• **PROVIDED RECORDS**
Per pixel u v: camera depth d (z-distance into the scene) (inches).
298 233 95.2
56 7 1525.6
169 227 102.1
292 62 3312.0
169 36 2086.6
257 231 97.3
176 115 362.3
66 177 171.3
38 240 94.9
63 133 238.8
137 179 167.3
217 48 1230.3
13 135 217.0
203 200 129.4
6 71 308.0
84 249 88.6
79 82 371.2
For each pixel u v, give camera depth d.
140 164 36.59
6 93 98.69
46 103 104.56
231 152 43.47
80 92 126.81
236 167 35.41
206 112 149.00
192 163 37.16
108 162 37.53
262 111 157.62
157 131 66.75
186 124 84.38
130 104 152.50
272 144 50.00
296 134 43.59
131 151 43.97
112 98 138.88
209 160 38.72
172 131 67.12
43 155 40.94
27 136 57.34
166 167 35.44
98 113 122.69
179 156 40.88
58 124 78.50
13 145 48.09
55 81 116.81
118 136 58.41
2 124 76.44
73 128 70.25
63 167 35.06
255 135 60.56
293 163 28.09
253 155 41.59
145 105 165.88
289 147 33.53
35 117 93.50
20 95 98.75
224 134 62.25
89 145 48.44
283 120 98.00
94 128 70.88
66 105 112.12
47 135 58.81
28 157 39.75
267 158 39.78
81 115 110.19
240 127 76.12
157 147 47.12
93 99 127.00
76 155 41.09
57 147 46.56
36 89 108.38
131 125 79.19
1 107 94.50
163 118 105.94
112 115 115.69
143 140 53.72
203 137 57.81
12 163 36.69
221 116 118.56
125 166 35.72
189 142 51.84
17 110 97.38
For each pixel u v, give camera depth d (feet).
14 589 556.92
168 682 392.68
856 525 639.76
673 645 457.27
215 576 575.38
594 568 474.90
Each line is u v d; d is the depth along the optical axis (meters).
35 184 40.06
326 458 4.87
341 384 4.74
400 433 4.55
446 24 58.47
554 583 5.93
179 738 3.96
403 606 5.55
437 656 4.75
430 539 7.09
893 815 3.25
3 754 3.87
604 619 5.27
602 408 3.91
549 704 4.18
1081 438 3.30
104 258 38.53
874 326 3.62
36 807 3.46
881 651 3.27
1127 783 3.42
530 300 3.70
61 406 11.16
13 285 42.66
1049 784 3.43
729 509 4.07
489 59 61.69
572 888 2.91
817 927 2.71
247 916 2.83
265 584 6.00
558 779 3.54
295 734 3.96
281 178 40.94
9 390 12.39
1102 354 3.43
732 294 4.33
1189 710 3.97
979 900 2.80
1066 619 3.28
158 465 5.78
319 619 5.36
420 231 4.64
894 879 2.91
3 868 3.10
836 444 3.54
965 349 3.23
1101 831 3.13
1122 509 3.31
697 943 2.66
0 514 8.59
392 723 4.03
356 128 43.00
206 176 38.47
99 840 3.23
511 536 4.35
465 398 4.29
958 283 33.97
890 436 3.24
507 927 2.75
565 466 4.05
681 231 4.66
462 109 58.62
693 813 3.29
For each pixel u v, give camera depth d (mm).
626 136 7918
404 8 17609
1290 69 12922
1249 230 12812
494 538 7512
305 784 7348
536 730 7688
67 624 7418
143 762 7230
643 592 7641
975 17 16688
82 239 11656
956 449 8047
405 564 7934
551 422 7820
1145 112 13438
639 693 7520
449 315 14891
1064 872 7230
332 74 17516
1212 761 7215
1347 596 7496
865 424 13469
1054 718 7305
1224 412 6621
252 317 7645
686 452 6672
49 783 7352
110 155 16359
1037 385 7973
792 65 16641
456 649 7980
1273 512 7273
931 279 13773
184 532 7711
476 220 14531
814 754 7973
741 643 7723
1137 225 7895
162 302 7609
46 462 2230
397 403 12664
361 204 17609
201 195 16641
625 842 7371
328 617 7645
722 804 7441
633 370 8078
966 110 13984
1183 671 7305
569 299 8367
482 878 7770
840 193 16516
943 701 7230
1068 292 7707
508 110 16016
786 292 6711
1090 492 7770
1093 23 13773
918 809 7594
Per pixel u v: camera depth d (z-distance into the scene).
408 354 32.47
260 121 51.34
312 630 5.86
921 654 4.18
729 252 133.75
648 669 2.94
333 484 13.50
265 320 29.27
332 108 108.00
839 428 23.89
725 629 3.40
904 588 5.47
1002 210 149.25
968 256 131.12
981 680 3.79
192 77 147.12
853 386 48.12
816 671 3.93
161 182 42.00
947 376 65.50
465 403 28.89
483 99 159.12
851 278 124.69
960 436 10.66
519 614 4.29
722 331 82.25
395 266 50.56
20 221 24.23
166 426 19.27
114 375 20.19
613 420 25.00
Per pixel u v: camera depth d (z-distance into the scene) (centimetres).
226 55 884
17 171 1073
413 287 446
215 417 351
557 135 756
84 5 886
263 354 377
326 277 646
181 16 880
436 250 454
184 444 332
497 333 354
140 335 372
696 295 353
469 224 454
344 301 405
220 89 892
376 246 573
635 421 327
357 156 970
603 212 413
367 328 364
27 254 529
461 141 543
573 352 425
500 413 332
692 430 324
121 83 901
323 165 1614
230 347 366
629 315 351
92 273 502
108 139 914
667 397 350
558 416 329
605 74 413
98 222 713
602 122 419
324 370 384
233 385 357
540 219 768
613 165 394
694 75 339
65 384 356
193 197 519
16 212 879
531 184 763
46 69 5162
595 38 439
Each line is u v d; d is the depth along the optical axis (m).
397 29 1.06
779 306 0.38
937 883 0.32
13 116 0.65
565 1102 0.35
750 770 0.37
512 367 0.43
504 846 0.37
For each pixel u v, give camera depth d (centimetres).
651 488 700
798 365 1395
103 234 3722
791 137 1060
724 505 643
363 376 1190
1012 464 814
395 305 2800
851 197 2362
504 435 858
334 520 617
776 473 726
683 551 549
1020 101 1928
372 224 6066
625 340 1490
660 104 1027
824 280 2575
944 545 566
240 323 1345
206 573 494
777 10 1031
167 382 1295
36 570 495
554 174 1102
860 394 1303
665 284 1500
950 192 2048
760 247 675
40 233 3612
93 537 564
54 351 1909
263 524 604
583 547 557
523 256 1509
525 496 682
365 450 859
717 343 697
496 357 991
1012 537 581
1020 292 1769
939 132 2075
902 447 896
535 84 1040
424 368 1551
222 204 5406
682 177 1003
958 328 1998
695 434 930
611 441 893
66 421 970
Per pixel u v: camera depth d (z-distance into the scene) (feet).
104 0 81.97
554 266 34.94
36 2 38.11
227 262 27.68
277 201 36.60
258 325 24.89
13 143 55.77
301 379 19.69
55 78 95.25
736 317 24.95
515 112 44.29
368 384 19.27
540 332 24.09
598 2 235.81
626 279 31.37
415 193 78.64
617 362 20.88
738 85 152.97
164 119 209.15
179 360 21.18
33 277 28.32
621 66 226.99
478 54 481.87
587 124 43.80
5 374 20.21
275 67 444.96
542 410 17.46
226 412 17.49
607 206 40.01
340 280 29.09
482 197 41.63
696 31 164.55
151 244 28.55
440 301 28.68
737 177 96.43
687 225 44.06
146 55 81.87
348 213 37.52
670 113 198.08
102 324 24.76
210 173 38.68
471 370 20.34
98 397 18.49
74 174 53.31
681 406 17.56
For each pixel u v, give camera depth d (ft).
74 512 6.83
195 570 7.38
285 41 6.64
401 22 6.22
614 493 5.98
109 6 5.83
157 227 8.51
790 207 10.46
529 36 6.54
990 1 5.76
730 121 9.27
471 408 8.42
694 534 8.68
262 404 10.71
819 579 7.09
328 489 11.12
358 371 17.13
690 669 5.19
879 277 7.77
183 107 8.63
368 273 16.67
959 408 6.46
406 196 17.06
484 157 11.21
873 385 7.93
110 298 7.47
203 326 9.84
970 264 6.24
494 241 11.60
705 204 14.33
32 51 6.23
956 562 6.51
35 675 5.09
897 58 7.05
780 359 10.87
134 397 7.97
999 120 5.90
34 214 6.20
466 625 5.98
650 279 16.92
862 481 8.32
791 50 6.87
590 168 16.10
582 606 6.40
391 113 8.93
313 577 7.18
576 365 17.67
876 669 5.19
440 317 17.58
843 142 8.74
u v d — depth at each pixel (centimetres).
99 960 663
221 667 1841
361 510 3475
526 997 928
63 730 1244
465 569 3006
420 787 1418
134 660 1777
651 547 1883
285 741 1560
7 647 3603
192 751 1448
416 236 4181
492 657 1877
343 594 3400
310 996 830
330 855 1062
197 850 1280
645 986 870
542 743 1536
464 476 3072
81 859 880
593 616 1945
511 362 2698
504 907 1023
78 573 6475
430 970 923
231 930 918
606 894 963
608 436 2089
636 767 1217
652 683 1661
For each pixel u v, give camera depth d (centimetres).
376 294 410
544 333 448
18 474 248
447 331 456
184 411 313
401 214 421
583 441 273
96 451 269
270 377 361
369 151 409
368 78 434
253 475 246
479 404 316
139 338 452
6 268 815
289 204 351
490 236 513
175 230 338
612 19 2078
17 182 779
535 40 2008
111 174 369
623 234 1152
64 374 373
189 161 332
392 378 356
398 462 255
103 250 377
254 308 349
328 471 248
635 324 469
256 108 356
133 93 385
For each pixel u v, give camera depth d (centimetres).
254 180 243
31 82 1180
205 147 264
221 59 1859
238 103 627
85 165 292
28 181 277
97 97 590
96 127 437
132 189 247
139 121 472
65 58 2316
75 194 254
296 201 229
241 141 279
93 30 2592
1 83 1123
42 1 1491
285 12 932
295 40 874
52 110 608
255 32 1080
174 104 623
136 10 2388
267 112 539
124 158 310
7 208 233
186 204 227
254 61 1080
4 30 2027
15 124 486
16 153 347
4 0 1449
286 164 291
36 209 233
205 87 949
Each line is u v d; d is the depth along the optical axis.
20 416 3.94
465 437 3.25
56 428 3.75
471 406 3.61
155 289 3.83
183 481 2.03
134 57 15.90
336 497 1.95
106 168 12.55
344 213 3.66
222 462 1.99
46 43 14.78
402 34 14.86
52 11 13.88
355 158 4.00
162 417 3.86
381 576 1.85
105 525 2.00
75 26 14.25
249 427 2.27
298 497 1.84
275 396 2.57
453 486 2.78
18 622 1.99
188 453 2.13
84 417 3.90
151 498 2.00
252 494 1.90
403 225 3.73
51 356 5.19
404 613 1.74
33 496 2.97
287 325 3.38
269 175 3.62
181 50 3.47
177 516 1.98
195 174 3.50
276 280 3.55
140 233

• **PROBLEM TO WORK ON**
Scan the material above for the string "camera" and return the lines that hold it.

• **TASK RESPONSE**
Per pixel u v: camera depth d (z-distance into the scene) (inches).
For each pixel u v, give camera depth d.
For each pixel u v, give camera depth d (feet).
For each pixel u v, give camera depth d (mm).
Per pixel u v: camera depth d (z-distance into the scene).
Per pixel u v: camera depth d (z-distance into the scene) (centimetres).
For each pixel u v, give camera depth d (centimetres).
Per pixel u v: camera depth d (z-distance into the scene) (feet).
For each pixel u v, give camera depth d (ft).
For each pixel u v, give camera depth d (centimetres).
For each pixel u v, give camera depth d (centimetres).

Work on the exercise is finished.